Speaking to some of the students weeks after the opening of the exhibition, Anjan Gupta reported back that it was an eye-opening and life-changing experience for many of them.
Their whole world view of the rigours needed to achieve good design, art and architecture on the ground – had undergone a transformation.
Perhaps this was the most significant takeaway for ABID from this whole exercise.

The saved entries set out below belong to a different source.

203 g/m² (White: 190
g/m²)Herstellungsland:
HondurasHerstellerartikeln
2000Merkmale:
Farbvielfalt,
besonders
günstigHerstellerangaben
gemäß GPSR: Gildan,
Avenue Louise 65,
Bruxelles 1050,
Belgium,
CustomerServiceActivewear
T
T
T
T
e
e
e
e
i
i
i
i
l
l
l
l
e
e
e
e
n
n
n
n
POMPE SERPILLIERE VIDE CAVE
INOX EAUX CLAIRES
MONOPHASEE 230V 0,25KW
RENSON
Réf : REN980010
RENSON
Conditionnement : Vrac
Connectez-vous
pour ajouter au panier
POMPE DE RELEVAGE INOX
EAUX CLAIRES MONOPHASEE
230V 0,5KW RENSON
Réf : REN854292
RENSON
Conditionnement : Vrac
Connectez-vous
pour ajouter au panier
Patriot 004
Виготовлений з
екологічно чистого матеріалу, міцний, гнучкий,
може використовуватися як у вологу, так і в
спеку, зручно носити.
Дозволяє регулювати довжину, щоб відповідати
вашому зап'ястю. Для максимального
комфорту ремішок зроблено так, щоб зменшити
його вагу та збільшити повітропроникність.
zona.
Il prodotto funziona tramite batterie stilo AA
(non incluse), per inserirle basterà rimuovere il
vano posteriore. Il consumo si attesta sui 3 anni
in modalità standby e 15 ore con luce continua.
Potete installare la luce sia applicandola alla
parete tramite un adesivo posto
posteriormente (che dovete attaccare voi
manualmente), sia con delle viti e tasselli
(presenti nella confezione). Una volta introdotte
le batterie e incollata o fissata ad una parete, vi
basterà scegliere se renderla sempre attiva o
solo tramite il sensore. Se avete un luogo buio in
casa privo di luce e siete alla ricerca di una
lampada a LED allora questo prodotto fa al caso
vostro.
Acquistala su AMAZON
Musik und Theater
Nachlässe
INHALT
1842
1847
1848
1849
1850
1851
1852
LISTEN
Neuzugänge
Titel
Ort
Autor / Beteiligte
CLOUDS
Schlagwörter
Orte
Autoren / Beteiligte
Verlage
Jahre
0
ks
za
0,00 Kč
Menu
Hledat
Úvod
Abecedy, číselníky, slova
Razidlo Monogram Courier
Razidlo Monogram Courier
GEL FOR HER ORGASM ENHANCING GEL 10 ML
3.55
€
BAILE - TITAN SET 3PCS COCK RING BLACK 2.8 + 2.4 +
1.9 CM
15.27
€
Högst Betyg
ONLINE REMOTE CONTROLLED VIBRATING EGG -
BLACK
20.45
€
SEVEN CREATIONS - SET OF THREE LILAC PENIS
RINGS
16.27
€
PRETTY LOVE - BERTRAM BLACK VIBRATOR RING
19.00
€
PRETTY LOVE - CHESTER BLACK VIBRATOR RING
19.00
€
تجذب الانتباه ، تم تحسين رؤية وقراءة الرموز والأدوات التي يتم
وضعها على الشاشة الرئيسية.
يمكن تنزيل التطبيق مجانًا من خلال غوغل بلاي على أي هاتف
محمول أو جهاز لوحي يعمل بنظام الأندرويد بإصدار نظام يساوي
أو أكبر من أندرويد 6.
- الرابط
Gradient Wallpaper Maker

Along with the massive eyeballs that this pavilion generated at the Expo, its erection helped to shape the next generation of creative professionals in a fundamental way.
The entire sculpture (or the half that was actually erected) has now been dismantled and flat-packed into a storage space with ABID. All the stakeholders are very hopeful that this temporary pavilion can become a permanent sculpture in the skyline of New Town in Kolkata, not half of it but the full sculpture as originally visualized by Mitra, tilted eccentrically at that, a citizen led art intervention in the ‘City of Joy’. The city is already known for its UNESCO world heritage renowned citizen-led Durga Puja art, sculpture and pavilion design extravaganzas. This would be a continuing link in that tradition of art created for the people and by the people.
Ankon Mitra says –
“Origami is inherently sustainable, because the primary idea is to take a very weak sheet material, transform it with folds and make it structurally quite strong as a result”.
Materials traditionally thought to be worthless, can thus become viable by using the folding technique. The Pavilion itself was incredibly light and minimal in structural detail – for its large size, and the folding and slice locking made the 2mm thin sheets very strong.
Tiny sparks of innovation like this can start a revolution of change-making.
For ABID, Gupta, Mitra and everyone who toiled to make this vision a reality, the hope is that such initiatives will become institutionalized in the process of city-making in Kolkata and elsewhere in the country.
Anjan Gupta optimistically concludes by saying –
“while this initiative was being rolled out for this edition of 2023, thinking has already started on the theme for the next ABID Expo, and what new ground would be broken in 2024”.